═══ Given entries

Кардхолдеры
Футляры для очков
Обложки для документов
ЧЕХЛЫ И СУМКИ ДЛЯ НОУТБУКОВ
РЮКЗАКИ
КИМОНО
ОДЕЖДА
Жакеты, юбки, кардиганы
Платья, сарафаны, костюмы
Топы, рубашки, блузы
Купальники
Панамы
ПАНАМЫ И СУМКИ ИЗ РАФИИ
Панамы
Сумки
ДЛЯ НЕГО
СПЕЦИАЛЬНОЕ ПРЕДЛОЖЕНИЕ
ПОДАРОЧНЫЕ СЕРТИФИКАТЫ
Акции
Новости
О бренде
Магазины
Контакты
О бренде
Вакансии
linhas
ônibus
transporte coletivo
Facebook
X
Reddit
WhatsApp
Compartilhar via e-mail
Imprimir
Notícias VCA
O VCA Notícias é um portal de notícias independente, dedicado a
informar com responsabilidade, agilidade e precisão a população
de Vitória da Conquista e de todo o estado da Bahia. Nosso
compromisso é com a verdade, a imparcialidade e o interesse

══════
═══ Given entries

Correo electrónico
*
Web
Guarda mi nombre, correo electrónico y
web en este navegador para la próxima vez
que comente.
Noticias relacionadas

══════

--- About this exercise ---
Count the lines in the material above that contain the string "Notícias", matching case exactly, and reply with the number alone.

--- Solution for this problem ---
2